Collected material

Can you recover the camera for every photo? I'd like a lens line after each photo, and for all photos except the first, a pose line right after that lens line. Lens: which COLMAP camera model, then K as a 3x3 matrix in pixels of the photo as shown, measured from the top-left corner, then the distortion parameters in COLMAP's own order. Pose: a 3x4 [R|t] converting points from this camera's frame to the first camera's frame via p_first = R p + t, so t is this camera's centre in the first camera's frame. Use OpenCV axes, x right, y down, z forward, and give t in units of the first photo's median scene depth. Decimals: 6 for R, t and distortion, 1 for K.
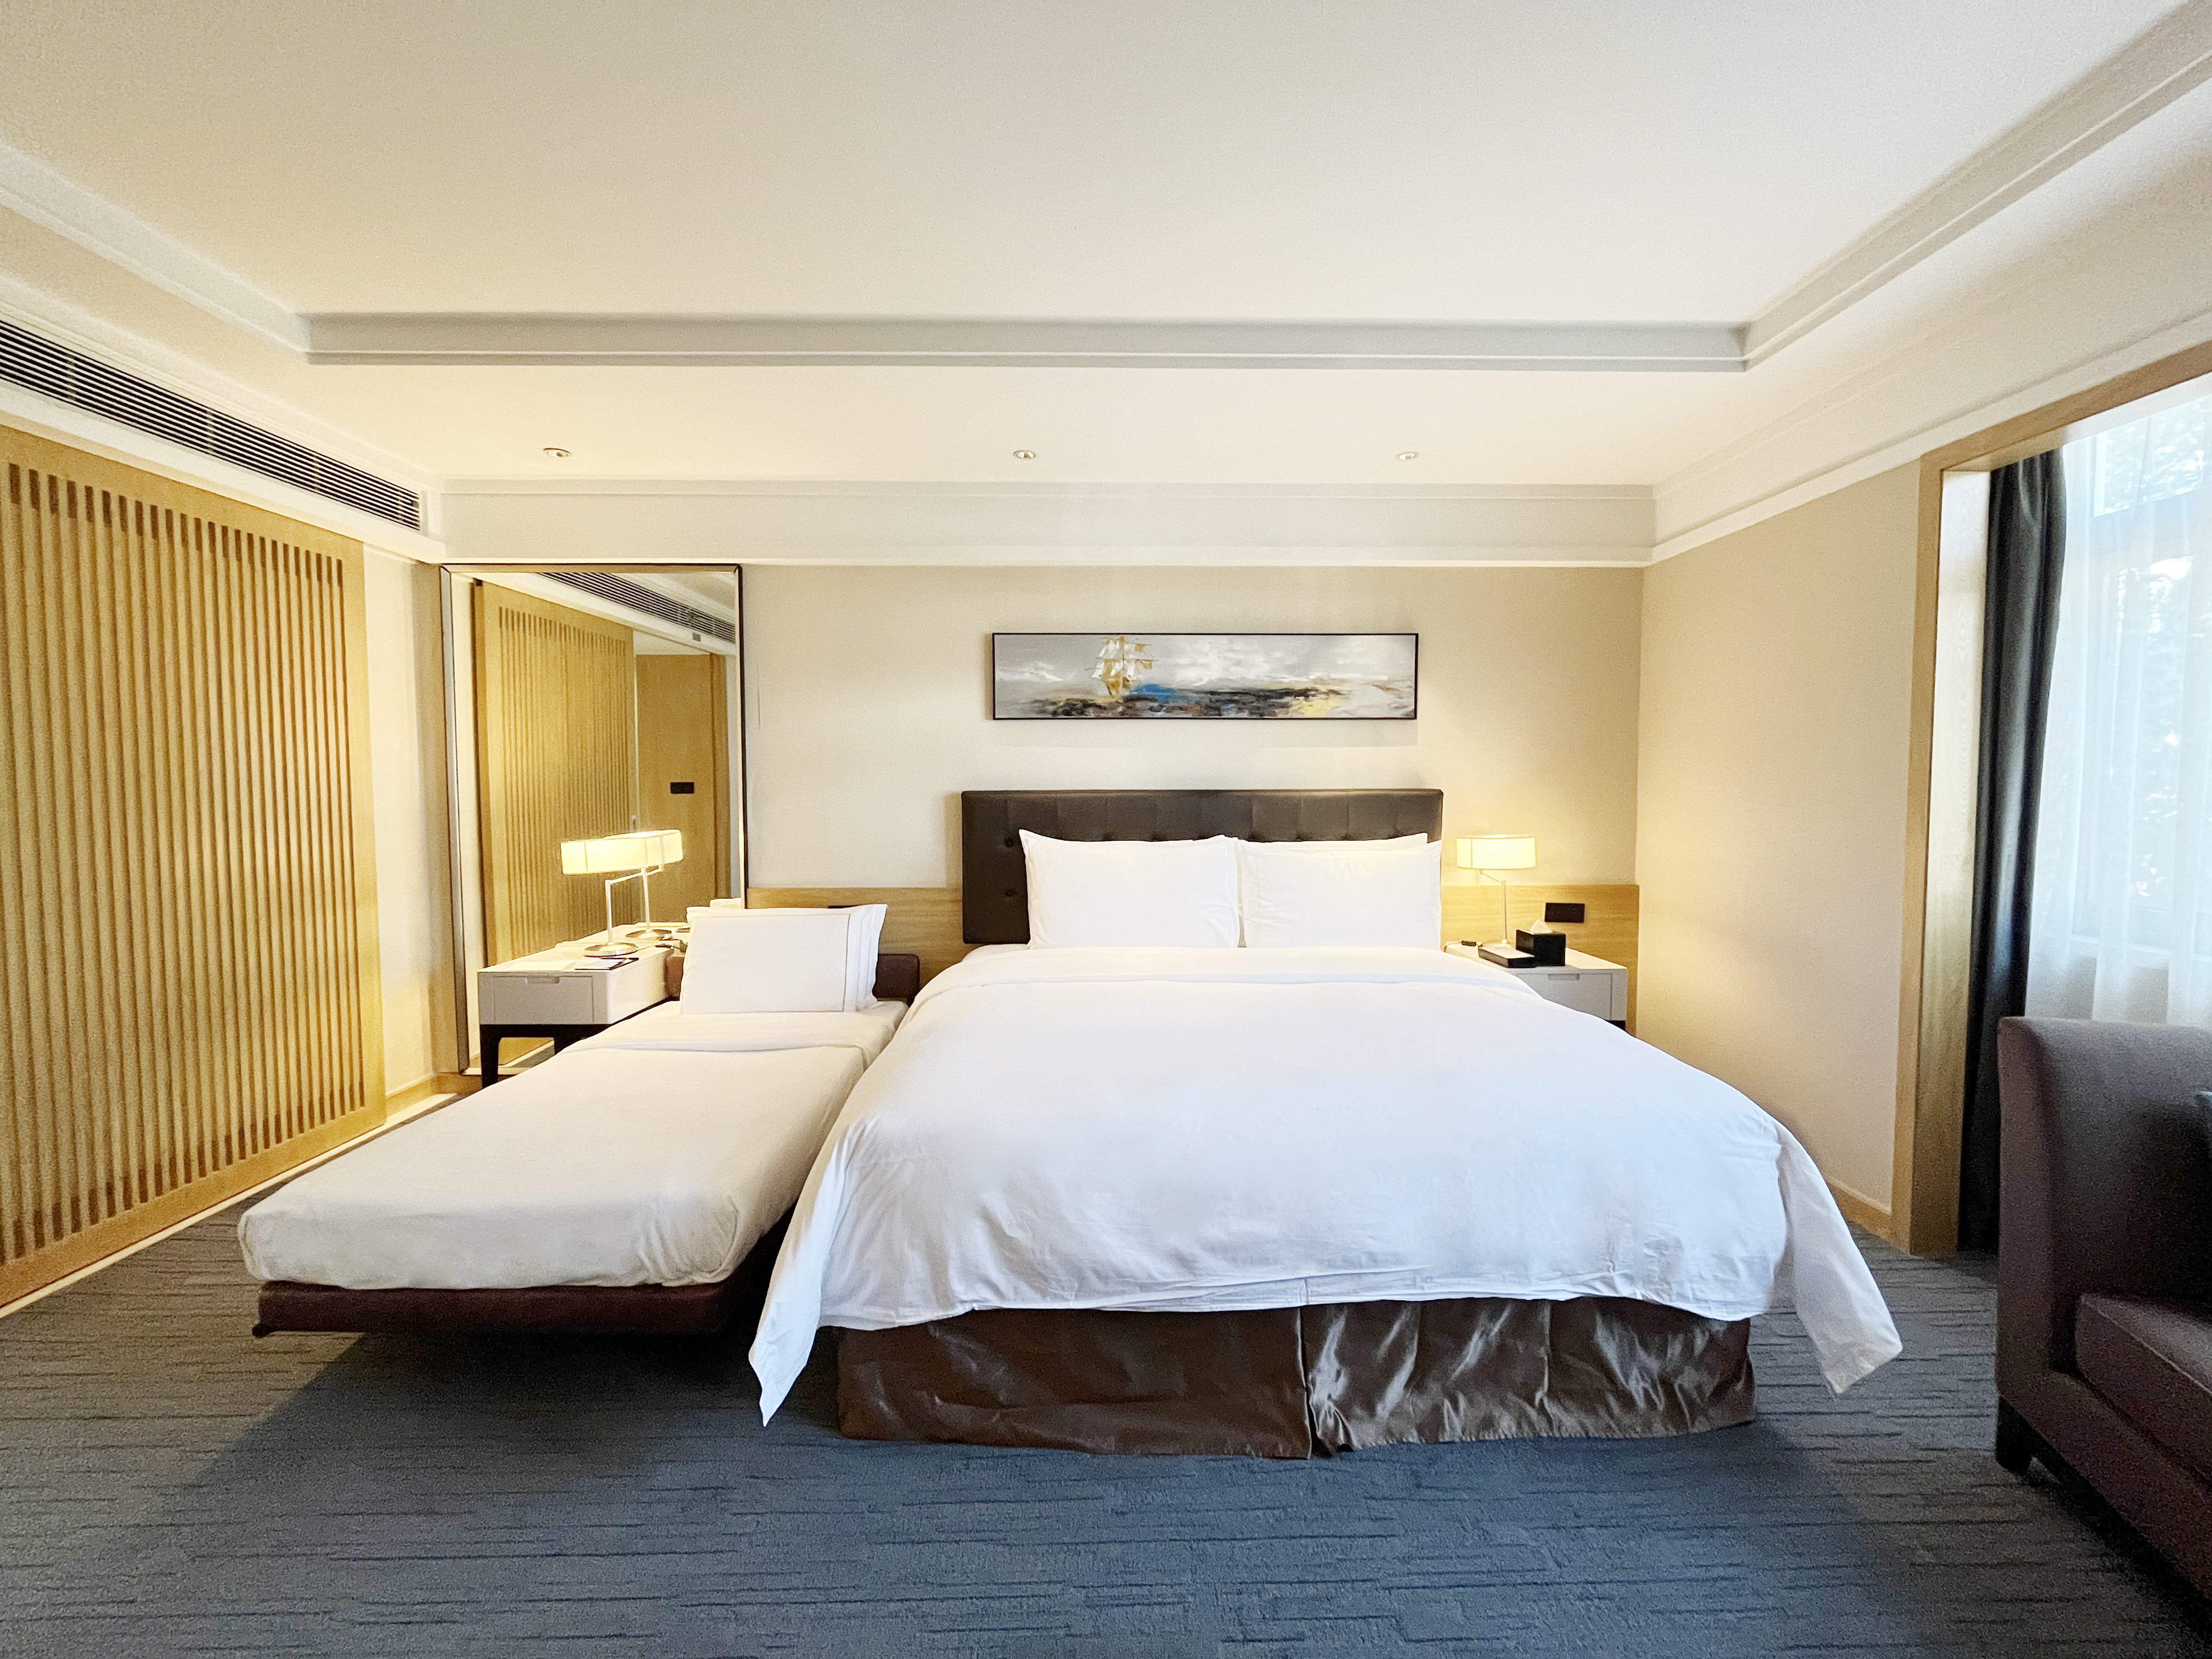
lens RADIAL K [[912.3, 0, 1095.4], [0, 912.3, 815.4], [0, 0, 1]] dist [-0.003427, 0.000093]
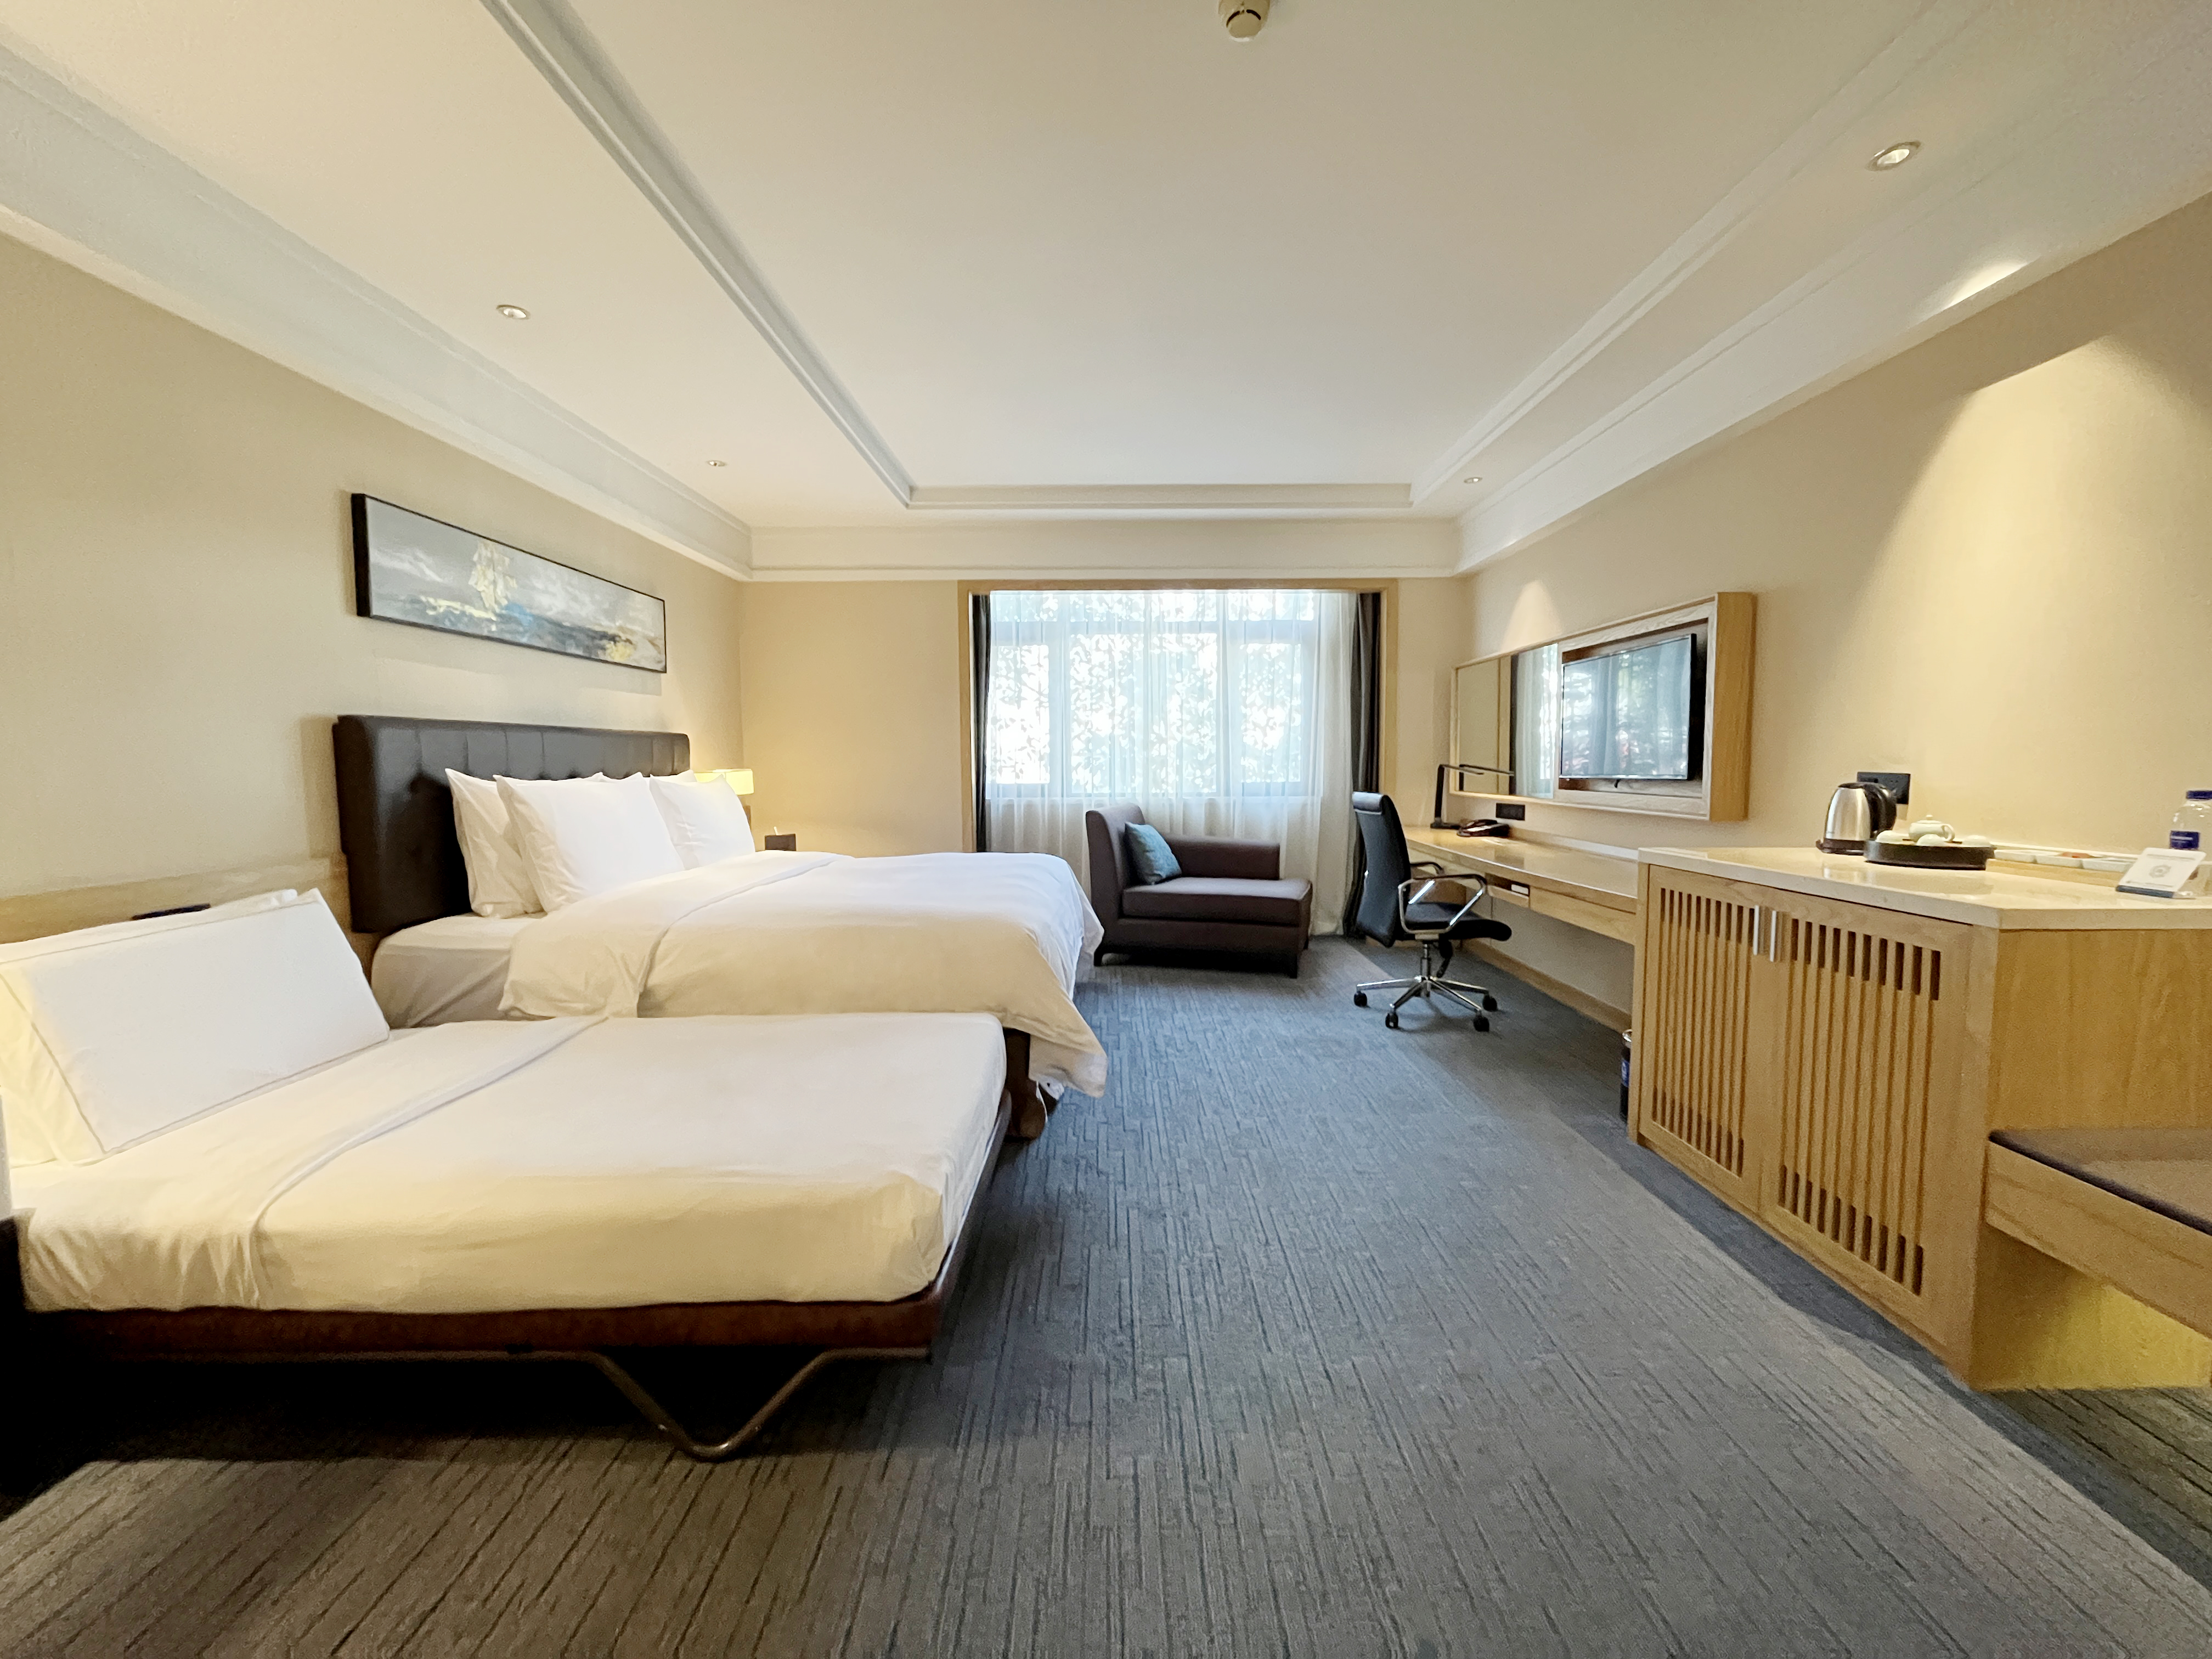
lens RADIAL K [[912.3, 0, 1096.7], [0, 912.3, 827.0], [0, 0, 1]] dist [-0.003427, 0.000093]
pose [[0.002048, -0.074420, 0.997225, -0.845678], [0.033327, 0.996678, 0.074311, 0.025277], [-0.999442, 0.033082, 0.004521, 0.438527]]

Your goal
Since the pictures are not wanted, give the material again exactly without them.

Result of the task
Can you recover the camera for every photo? I'd like a lens line after each photo, and for all photos except the first, a pose line right after that lens line. Lens: which COLMAP camera model, then K as a 3x3 matrix in pixels of the photo as shown, measured from the top-left corner, then the distortion parameters in COLMAP's own order. Pose: a 3x4 [R|t] converting points from this camera's frame to the first camera's frame via p_first = R p + t, so t is this camera's centre in the first camera's frame. Use OpenCV axes, x right, y down, z forward, and give t in units of the first photo's median scene depth. Decimals: 6 for R, t and distortion, 1 for K.
lens RADIAL K [[912.3, 0, 1095.4], [0, 912.3, 815.4], [0, 0, 1]] dist [-0.003427, 0.000093]
lens RADIAL K [[912.3, 0, 1096.7], [0, 912.3, 827.0], [0, 0, 1]] dist [-0.003427, 0.000093]
pose [[0.002048, -0.074420, 0.997225, -0.845678], [0.033327, 0.996678, 0.074311, 0.025277], [-0.999442, 0.033082, 0.004521, 0.438527]]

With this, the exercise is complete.